[Collected data]
>>>>

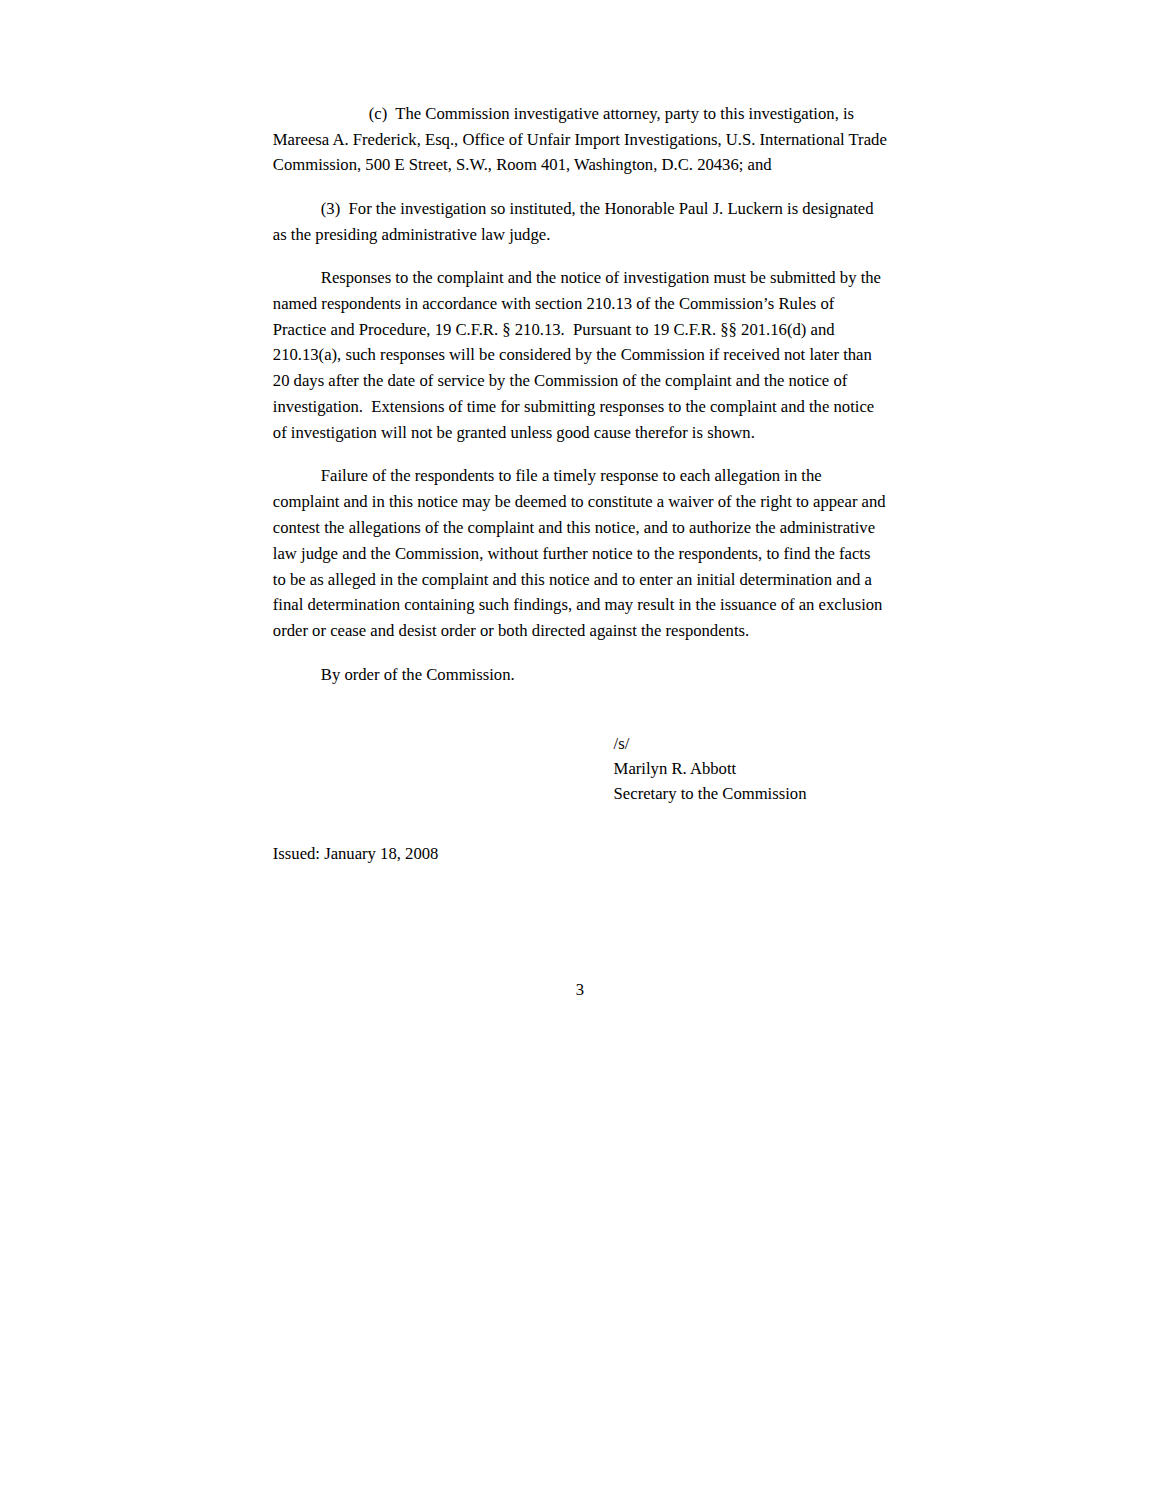(c) The Commission investigative attorney, party to this investigation, is Mareesa A. Frederick, Esq., Office of Unfair Import Investigations, U.S. International Trade Commission, 500 E Street, S.W., Room 401, Washington, D.C. 20436; and
(3) For the investigation so instituted, the Honorable Paul J. Luckern is designated as the presiding administrative law judge.
Responses to the complaint and the notice of investigation must be submitted by the named respondents in accordance with section 210.13 of the Commission’s Rules of Practice and Procedure, 19 C.F.R. § 210.13. Pursuant to 19 C.F.R. §§ 201.16(d) and 210.13(a), such responses will be considered by the Commission if received not later than 20 days after the date of service by the Commission of the complaint and the notice of investigation. Extensions of time for submitting responses to the complaint and the notice of investigation will not be granted unless good cause therefor is shown.
Failure of the respondents to file a timely response to each allegation in the complaint and in this notice may be deemed to constitute a waiver of the right to appear and contest the allegations of the complaint and this notice, and to authorize the administrative law judge and the Commission, without further notice to the respondents, to find the facts to be as alleged in the complaint and this notice and to enter an initial determination and a final determination containing such findings, and may result in the issuance of an exclusion order or cease and desist order or both directed against the respondents.
By order of the Commission.
/s/
Marilyn R. Abbott
Secretary to the Commission
Issued: January 18, 2008
3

<<<<

§ Task to carry out
Could you repeat every record exactly as written, with the pictures left out?

§ Completed task
(c) The Commission investigative attorney, party to this investigation, is Mareesa A. Frederick, Esq., Office of Unfair Import Investigations, U.S. International Trade Commission, 500 E Street, S.W., Room 401, Washington, D.C. 20436; and
(3) For the investigation so instituted, the Honorable Paul J. Luckern is designated as the presiding administrative law judge.
Responses to the complaint and the notice of investigation must be submitted by the named respondents in accordance with section 210.13 of the Commission’s Rules of Practice and Procedure, 19 C.F.R. § 210.13. Pursuant to 19 C.F.R. §§ 201.16(d) and 210.13(a), such responses will be considered by the Commission if received not later than 20 days after the date of service by the Commission of the complaint and the notice of investigation. Extensions of time for submitting responses to the complaint and the notice of investigation will not be granted unless good cause therefor is shown.
Failure of the respondents to file a timely response to each allegation in the complaint and in this notice may be deemed to constitute a waiver of the right to appear and contest the allegations of the complaint and this notice, and to authorize the administrative law judge and the Commission, without further notice to the respondents, to find the facts to be as alleged in the complaint and this notice and to enter an initial determination and a final determination containing such findings, and may result in the issuance of an exclusion order or cease and desist order or both directed against the respondents.
By order of the Commission.
/s/
Marilyn R. Abbott
Secretary to the Commission
Issued: January 18, 2008
3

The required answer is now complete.